▸ **ENTRIES SUPPLIED**:
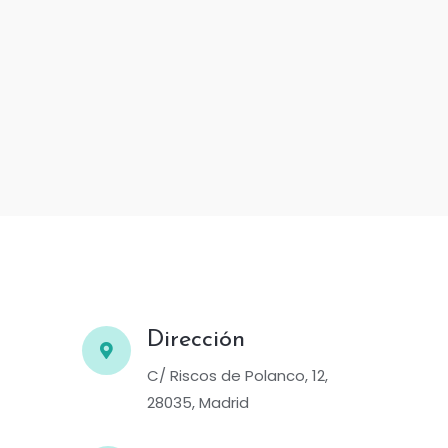
Dirección
C/ Riscos de Polanco, 12,
28035, Madrid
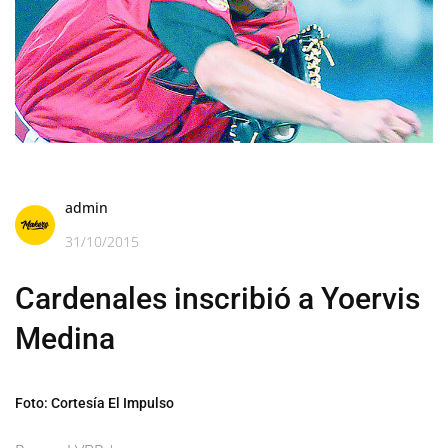
admin
31/10/2015
Cardenales inscribió a Yoervis
Medina
Foto: Cortesía El Impulso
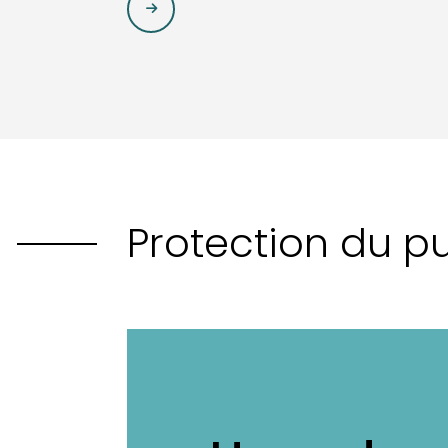
Protection du pu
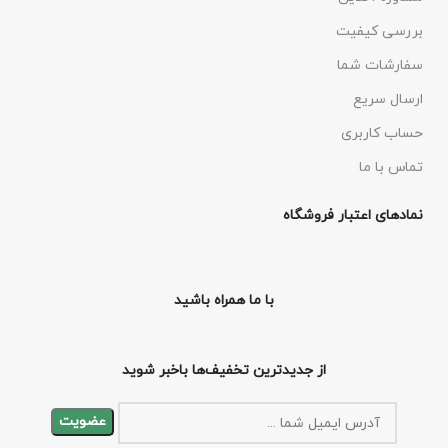
بررسی کیفیت
سفارشات شما
ارسال سریع
حساب کاربری
تماس با ما
نمادهای اعتبار فروشگاه
با ما همراه باشید
از جدیدترین تخفیف‌ها باخبر شوید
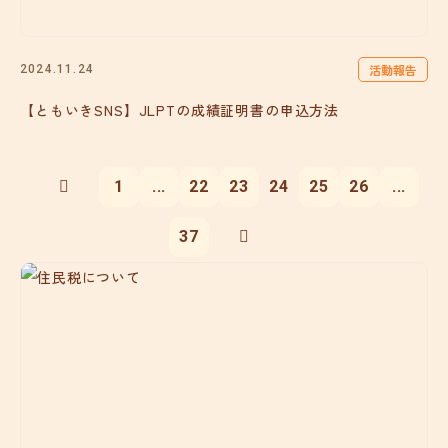
活動報告
2024.11.24
【ともいきSNS】JLPTの成績証明書の申込方法
1
...
22
23
24
25
26
...
37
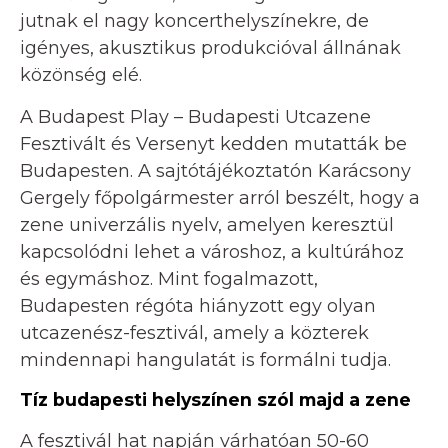
jutnak el nagy koncerthelyszínekre, de
igényes, akusztikus produkcióval állnának
közönség elé.
A Budapest Play – Budapesti Utcazene
Fesztivált és Versenyt kedden mutatták be
Budapesten. A sajtótájékoztatón Karácsony
Gergely főpolgármester arról beszélt, hogy a
zene univerzális nyelv, amelyen keresztül
kapcsolódni lehet a városhoz, a kultúrához
és egymáshoz. Mint fogalmazott,
Budapesten régóta hiányzott egy olyan
utcazenész-fesztivál, amely a közterek
mindennapi hangulatát is formálni tudja.
Tíz budapesti helyszínen szól majd a zene
A fesztivál hat napján várhatóan 50-60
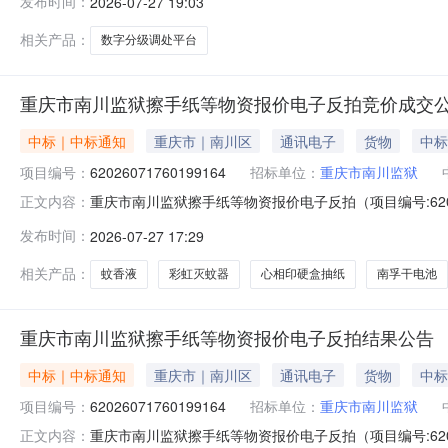
发布时间：
2026-07-27 19:03
重庆鹰之翼科技有限公司中标人地址：重庆市重庆市渝中区石油
刚、孙红
相关产品：
数字分级调处平台
重庆市南川监狱擦手纸等物资报价电子反拍竞价成交
中标｜中标通知
重庆市｜南川区
通讯电子
货物
中标
项目编号：
62026071760199164
招标单位：
重庆市南川监狱
重庆市南川监狱擦手纸等物资报价电子反拍（项目编号:620
正文内容：
电子反拍项目编号：62026071760199164项目联系
发布时间：
2026-07-27 17:29
2026-07-2209:00-2026-07-2213:00
相关产品：
蚊香液
彩虹灭蚊器
心相印硬盒抽纸
南孚干电池
重庆市南川监狱擦手纸等物资报价电子反拍结果公告
中标｜中标通知
重庆市｜南川区
通讯电子
货物
中标
项目编号：
62026071760199164
招标单位：
重庆市南川监狱
重庆市南川监狱擦手纸等物资报价电子反拍（项目编号:620
正文内容：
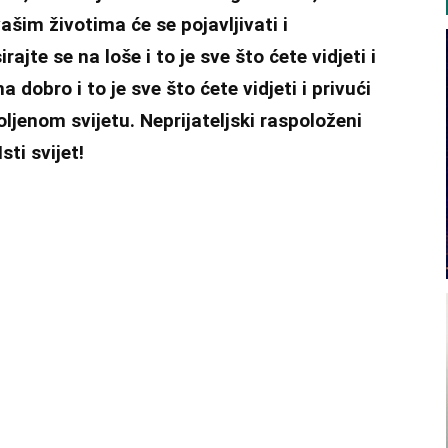
ašim životima će se pojavljivati i
jte se na loše i to je sve što ćete vidjeti i
a dobro i to je sve što ćete vidjeti i privući
 voljenom svijetu. Neprijateljski raspoloženi
sti svijet!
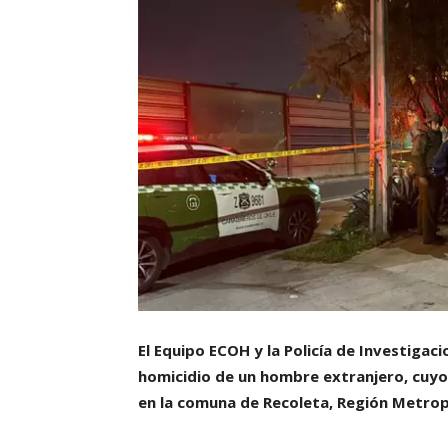
El Equipo ECOH y la Policía de Investigaci
homicidio de un hombre extranjero, cuyo 
en la comuna de Recoleta, Región Metrop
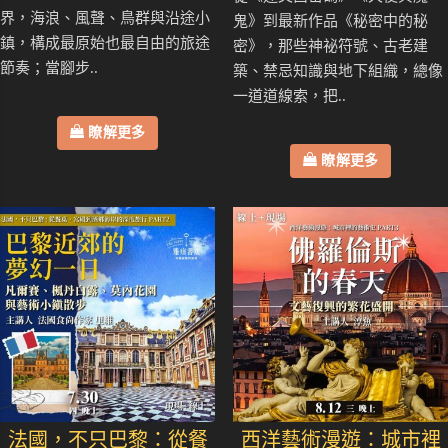
界，海浪、風聲、鳥群與沿途小
鬼》到最新作品《秘密中的秘
鎮，構成最原始也最自由的旅途
密》，那些神祕符號、古老建
節奏；當腳步..
築、禁忌知識與地下組織，總像
一道道線索，把..
瞭解更多
瞭解更多
法國，不只巴黎：從餐
西洋藝術漫遊：城市裡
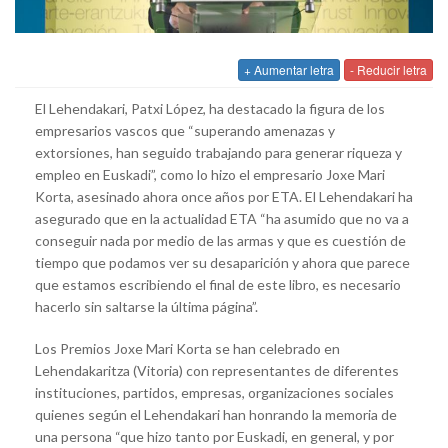
+ Aumentar letra
- Reducir letra
El Lehendakari, Patxi López, ha destacado la figura de los
empresarios vascos que “superando amenazas y
extorsiones, han seguido trabajando para generar riqueza y
empleo en Euskadi”, como lo hizo el empresario Joxe Mari
Korta, asesinado ahora once años por ETA. El Lehendakari ha
asegurado que en la actualidad ETA “ha asumido que no va a
conseguir nada por medio de las armas y que es cuestión de
tiempo que podamos ver su desaparición y ahora que parece
que estamos escribiendo el final de este libro, es necesario
hacerlo sin saltarse la última página”.
Los Premios Joxe Mari Korta se han celebrado en
Lehendakaritza (Vitoria) con representantes de diferentes
instituciones, partidos, empresas, organizaciones sociales
quienes según el Lehendakari han honrando la memoria de
una persona “que hizo tanto por Euskadi, en general, y por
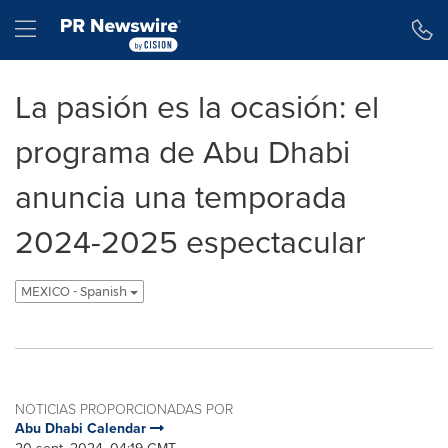
Declaración de accesibilidad
Saltar la navegación
Hamburger menu
La pasión es la ocasión: el
programa de Abu Dhabi
anuncia una temporada
2024-2025 espectacular
MEXICO - Spanish
NOTICIAS PROPORCIONADAS POR
Abu Dhabi Calendar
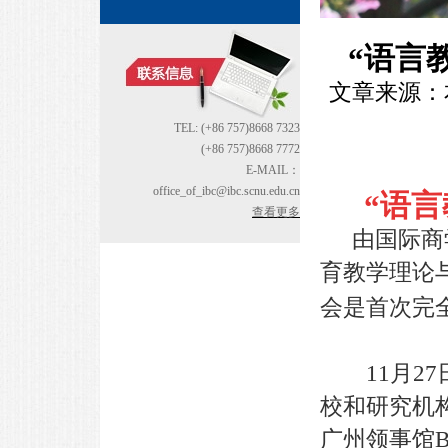
“语言
文章来源：本站
TEL: (+86 757)8668 7323
(+86 757)8668 7772
E-MAIL：
office_of_ibc@ibc.scnu.edu.cn
“语
查看更多
由国际商学
育教学理论与
会是首次完
11月27
校和研究机
广州领事馆Bru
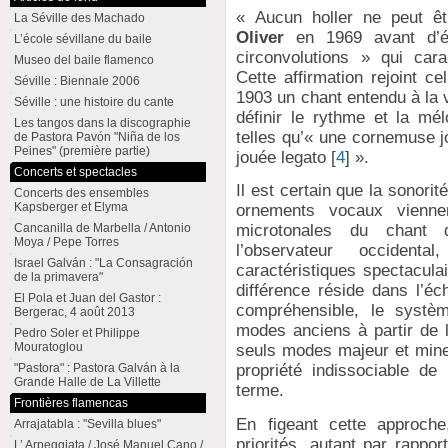
« Aucun holler ne peut êt
La Séville des Machado
Oliver
en 1969 avant d’é
L’école sévillane du baile
circonvolutions » qui cara
Museo del baile flamenco
Cette affirmation rejoint ce
Séville : Biennale 2006
1903 un chant entendu à la ve
Séville : une histoire du cante
définir le rythme et la mé
Les tangos dans la discographie
telles qu’« une cornemuse 
de Pastora Pavón "Niña de los
Peines" (première partie)
jouée legato
[
4
]
».
Concerts et spectacles
Il est certain que la sonori
Concerts des ensembles
Kapsberger et Elyma
ornements vocaux vienne
Cancanilla de Marbella / Antonio
microtonales du chant 
Moya / Pepe Torres
l’observateur occidenta
Israel Galván : "La Consagración
caractéristiques spectacula
de la primavera"
différence réside dans l’éc
El Pola et Juan del Gastor :
compréhensible, le systèm
Bergerac, 4 août 2013
modes anciens à partir de 
Pedro Soler et Philippe
Mouratoglou
seuls modes majeur et min
"Pastora" : Pastora Galván à la
propriété indissociable de
Grande Halle de La Villette
terme.
Frontières flamencas
En figeant cette approche
Arrajatabla : "Sevilla blues"
priorités, autant par rapp
L’ Arpeggiata / José Manuel Cano /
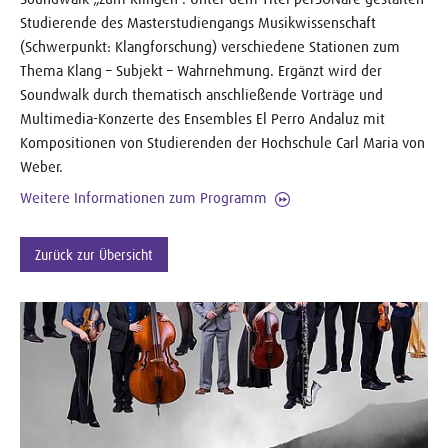
Studierende des Masterstudiengangs Musikwissenschaft
(Schwerpunkt: Klangforschung) verschiedene Stationen zum
Thema Klang – Subjekt – Wahrnehmung. Ergänzt wird der
Soundwalk durch thematisch anschließende Vorträge und
Multimedia-Konzerte des Ensembles El Perro Andaluz mit
Kompositionen von Studierenden der Hochschule Carl Maria von
Weber.
Weitere Informationen zum Programm
Zurück zur Übersicht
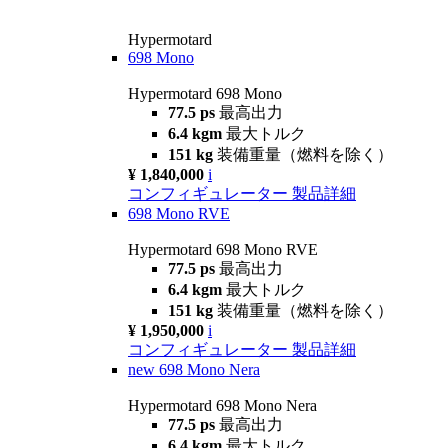
Hypermotard
698 Mono
Hypermotard 698 Mono
77.5 ps
最高出力
6.4 kgm
最大トルク
151 kg
装備重量（燃料を除く）
¥ 1,840,000
i
コンフィギュレーター
製品詳細
698 Mono RVE
Hypermotard 698 Mono RVE
77.5 ps
最高出力
6.4 kgm
最大トルク
151 kg
装備重量（燃料を除く）
¥ 1,950,000
i
コンフィギュレーター
製品詳細
new
698 Mono Nera
Hypermotard 698 Mono Nera
77.5 ps
最高出力
6.4 kgm
最大トルク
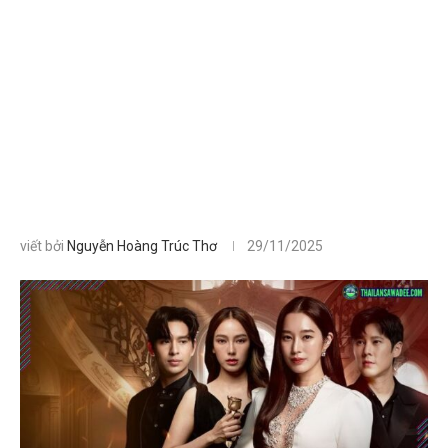
viết bởi
Nguyễn Hoàng Trúc Thơ
29/11/2025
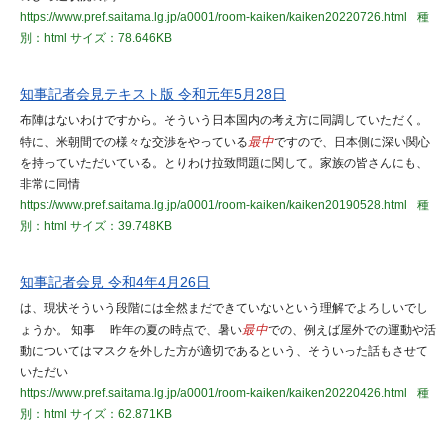
https://www.pref.saitama.lg.jp/a0001/room-kaiken/kaiken20220726.html
種
別：html
サイズ：78.646KB
知事記者会見テキスト版 令和元年5月28日
布陣はないわけですから。そういう日本国内の考え方に同調していただく。
特に、米朝間での様々な交渉をやっている
最中
ですので、日本側に深い関心
を持っていただいている。とりわけ拉致問題に関して。家族の皆さんにも、
非常に同情
https://www.pref.saitama.lg.jp/a0001/room-kaiken/kaiken20190528.html
種
別：html
サイズ：39.748KB
知事記者会見 令和4年4月26日
は、現状そういう段階には全然まだできていないという理解でよろしいでし
ょうか。 知事 昨年の夏の時点で、暑い
最中
での、例えば屋外での運動や活
動についてはマスクを外した方が適切であるという、そういった話もさせて
いただい
https://www.pref.saitama.lg.jp/a0001/room-kaiken/kaiken20220426.html
種
別：html
サイズ：62.871KB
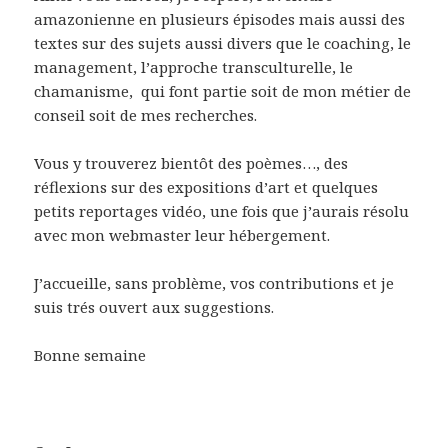
amazonienne en plusieurs épisodes mais aussi des
textes sur des sujets aussi divers que le coaching, le
management, l’approche transculturelle, le
chamanisme, qui font partie soit de mon métier de
conseil soit de mes recherches.
Vous y trouverez bientôt des poèmes…, des
réflexions sur des expositions d’art et quelques
petits reportages vidéo, une fois que j’aurais résolu
avec mon webmaster leur hébergement.
J’accueille, sans problème, vos contributions et je
suis trés ouvert aux suggestions.
Bonne semaine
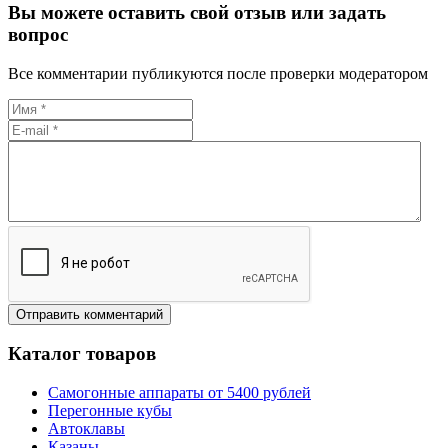
Вы можете оставить свой отзыв или задать
вопрос
Все комментарии публикуются после проверки модератором
Каталог товаров
Самогонные аппараты от 5400 рублей
Перегонные кубы
Автоклавы
Казаны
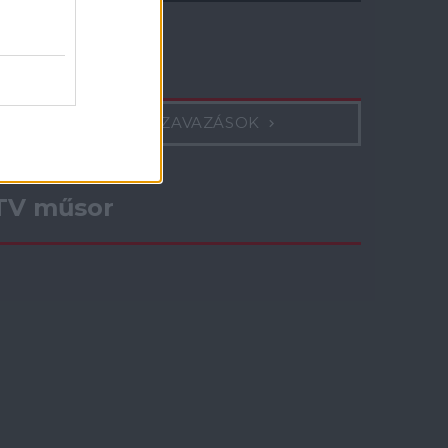
Szavazás
KORÁBBI SZAVAZÁSOK
TV műsor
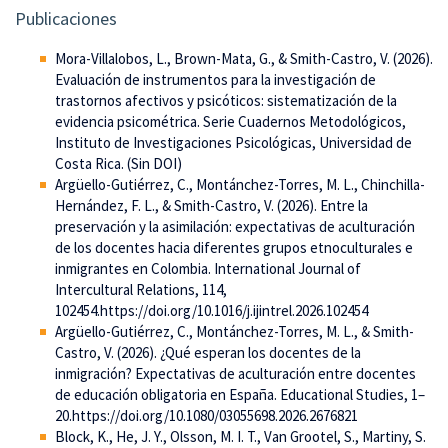
Publicaciones
Mora-Villalobos, L., Brown-Mata, G., & Smith-Castro, V. (2026).
Evaluación de instrumentos para la investigación de
trastornos afectivos y psicóticos: sistematización de la
evidencia psicométrica. Serie Cuadernos Metodológicos,
Instituto de Investigaciones Psicológicas, Universidad de
Costa Rica. (Sin DOI)
Argüello-Gutiérrez, C., Montánchez-Torres, M. L., Chinchilla-
Hernández, F. L., & Smith-Castro, V. (2026). Entre la
preservación y la asimilación: expectativas de aculturación
de los docentes hacia diferentes grupos etnoculturales e
inmigrantes en Colombia. International Journal of
Intercultural Relations, 114,
102454.https://doi.org/10.1016/j.ijintrel.2026.102454
Argüello-Gutiérrez, C., Montánchez-Torres, M. L., & Smith-
Castro, V. (2026). ¿Qué esperan los docentes de la
inmigración? Expectativas de aculturación entre docentes
de educación obligatoria en España. Educational Studies, 1–
20.https://doi.org/10.1080/03055698.2026.2676821
Block, K., He, J. Y., Olsson, M. I. T., Van Grootel, S., Martiny, S.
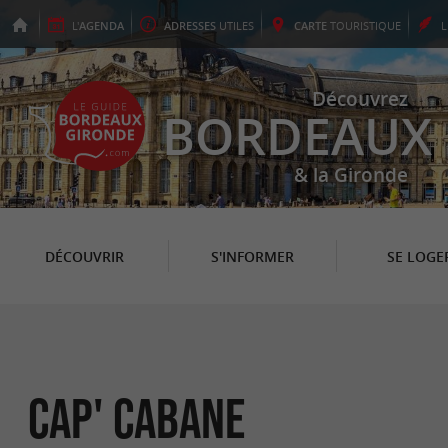
L'
AGENDA
ADRESSES
UTILES
CARTE
TOURISTIQUE
Découvrez
BORDEAUX
& la Gironde
DÉCOUVRIR
S'INFORMER
SE LOGE
Cap' Cabane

▸ **WHAT THE EXERCISE ASKS**:
Find the lines in the data that hold the word "partie". Reply with how many there are and nothing more.

▸ **RESPONSE AREA**:
2